Ayah hanya terdiam kemudian kami pulang ke rumah. Ketika makan malam,  Ayah dan  Nenek
berdiskusi, sepertinya Nenek sedikit tidak setuju dengan pendapat  Ayah. Ia lebih berharap aku
bersekolah di tempat yang lama karena ia tidak ingin aku terluka oleh anak-anak normal lain seperti
ia melihatku ketika di taman dulu. Ketika malam saatnya tidur,  Ayah mengantarkan aku hingga ke
ranjang lalu mengajakku untuk bicara sebelum tidur.
“Angel, apakah kamu merasa diri kamu berbeda dengan anak-anak lain?”  tanya Ayah tampak serius.
“TIdak,” jawabku.
“Angel, apakah kamu tau, bahwa kamu adalah seorang tunarungu?”
“Tunarungu, bukannya semua teman-temanku juga tunarungu?”
“Tidak semua anak-anak yang kamu tau itu adalah tunarungu. Kamu berbeda Angel. Kamu tidak
dapat mendengar dan  hanya sedikit dari anak-anak lain yang bisa mendengar. Bisa kamu pahami?”
Aku terdiam seperti tampak tidak mengerti.
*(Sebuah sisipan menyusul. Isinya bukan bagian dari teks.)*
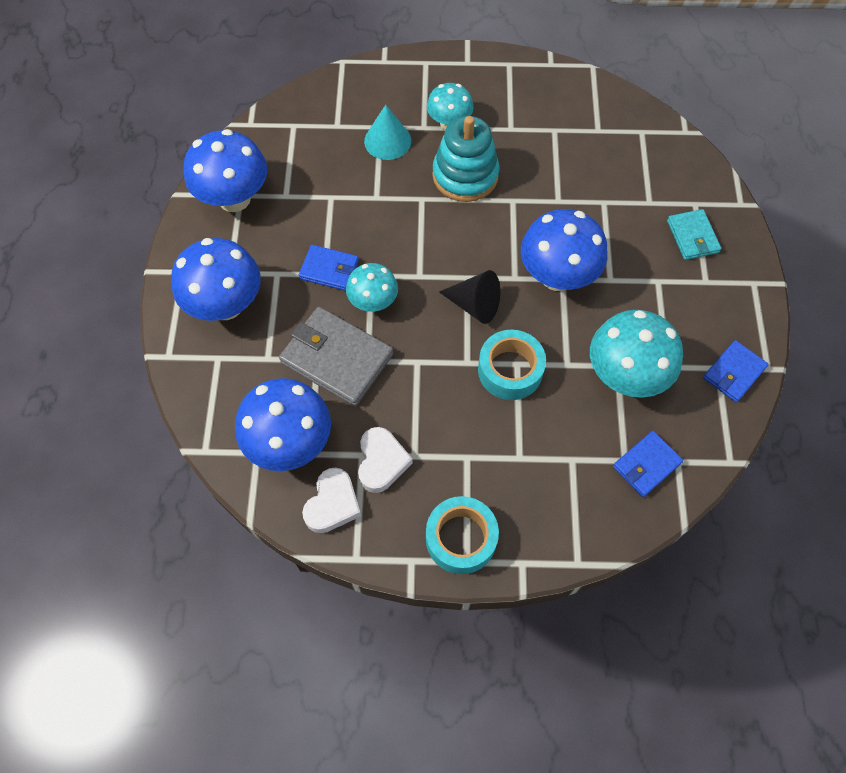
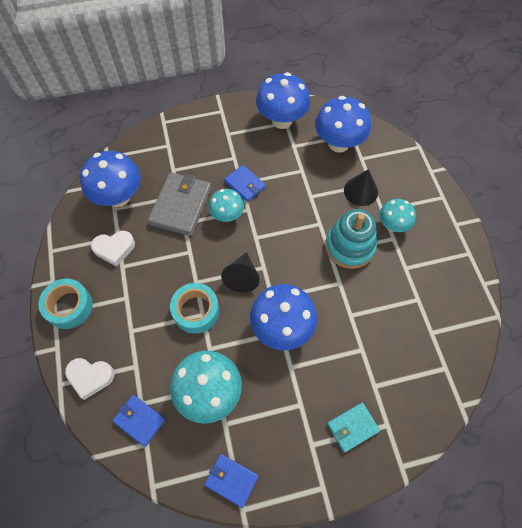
camera: 75 degrees right, 0 degrees up
blue mushroom [171,238,261,321] -> blue mushroom moved to [315,96,371,153]
blue wallet [299,245,359,291] -> blue wallet turned 45 degrees counterclockwise [224,165,266,202]
white heart [302,468,361,533] -> white heart moved to [65,358,115,400]
turquoise cone [364,105,411,160] -> black cone [344,169,378,206]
“Baiklah, kalau begitu kamu  lekas tidur sana,” kata Ayah menyerah dan hendak pergi. Aku meraih
tangannya sambil berkata.
“Ayah, yang aku tau tentang diriku, aku hanya ingin bersamamu. Itu saja cukup. Aku tau, aku tidak
mendengar dan tidak mengerti apa itu mendengar, tapi aku merasa cukup dengan keadaanku saat
ini. Aku bahagia memiliki teman-teman yang bisa bermain bersamaku. Tidak sulit buat aku bicara
dengan mereka.”
“Tapi kelak kamu harus mencoba untuk hidup dengan lingkungan berbeda. Karena kamu akan terus
tumbuh menjadi besar.”
“Hmm… teman-temanku juga akan tumbuh dewasa dan sama dengan kondisiku.”
“Kamu memangnya tidak ingin punya teman yang bisa mendengar?”
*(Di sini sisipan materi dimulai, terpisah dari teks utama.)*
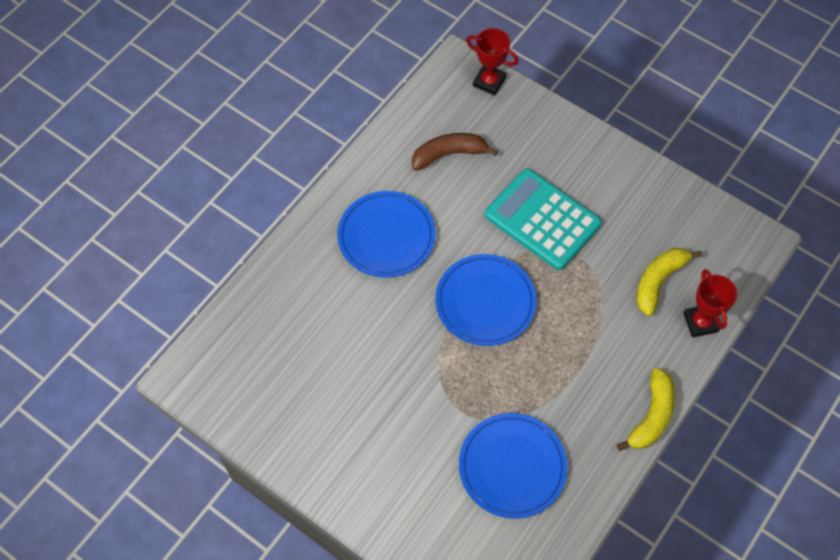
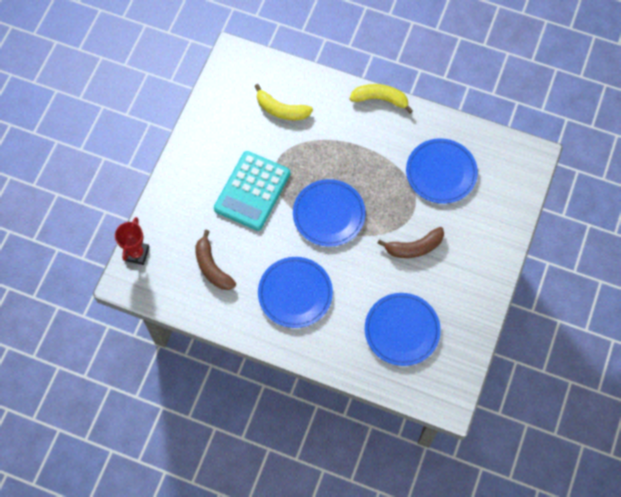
camera: 105 degrees left, 5 degrees up
red trophy [683,269,737,338] -> none
none -> blue plate [365,293,441,366]
none -> brown banana [377,227,444,258]

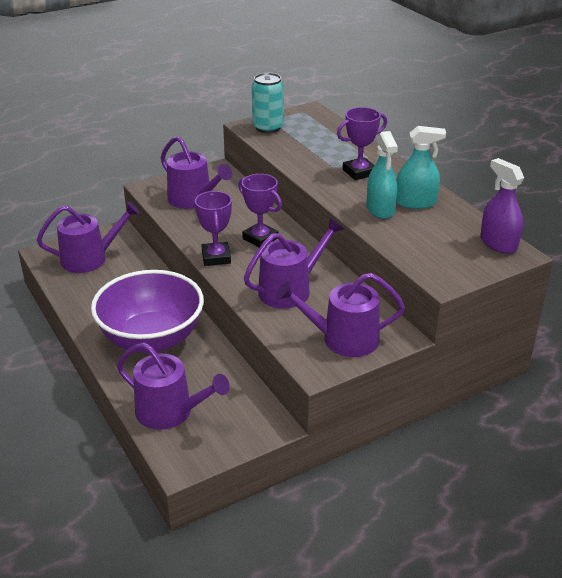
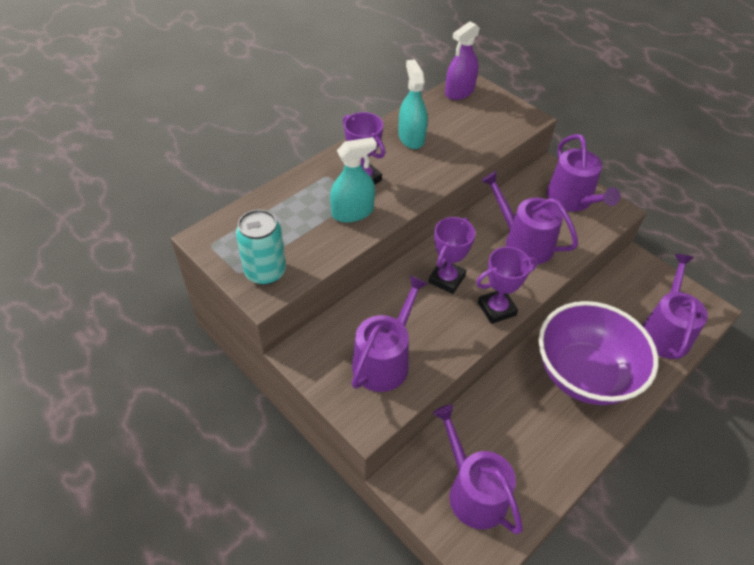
camera: 105 degrees left, 15 degrees up
turquoise spray bottle [367,131,398,219] -> turquoise spray bottle moved to [330,137,377,223]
Aku terdiam. Belum pernah terpikir olehku memiliki teman yang bisa mendengar, malah berpikir
bahwa bisa mendengar adalah sesuatu yang aneh.
“Aku tidak pernah berpikir tentang itu,” jawabku.
“Baiklah, lupakan pertanyaan  Ayah hari ini, lekas tidur. Besok kamu kan harus sekolah. Ayah tidak
ingin kamu terlambat bangun. Oke?”
“Oke,” jawabku.
“Selamat malam Ayah…” ucapku pada  Ayah yang langsung menjawab dengan tersenyum.
Sejak malam itu, aku mulai berpikir tentang sebuah pertanyaan dari Ayah. Apakah aku bisa memiliki
teman lain selain teman-temanku  yang tunarungu? Bagaimana rasanya memiliki teman yang bisa
mendengar? Bagiku, melihat orang lain bicara adalah sesuatu yang aneh. Dalam  duniaku hanya ada
satu cara untuk berkomunikasi yaitu lewat bahasa tangan. Ayah sungguh membuatku bingung dan
berpikir tanpa henti dengan pertanyaan-pertanyannya.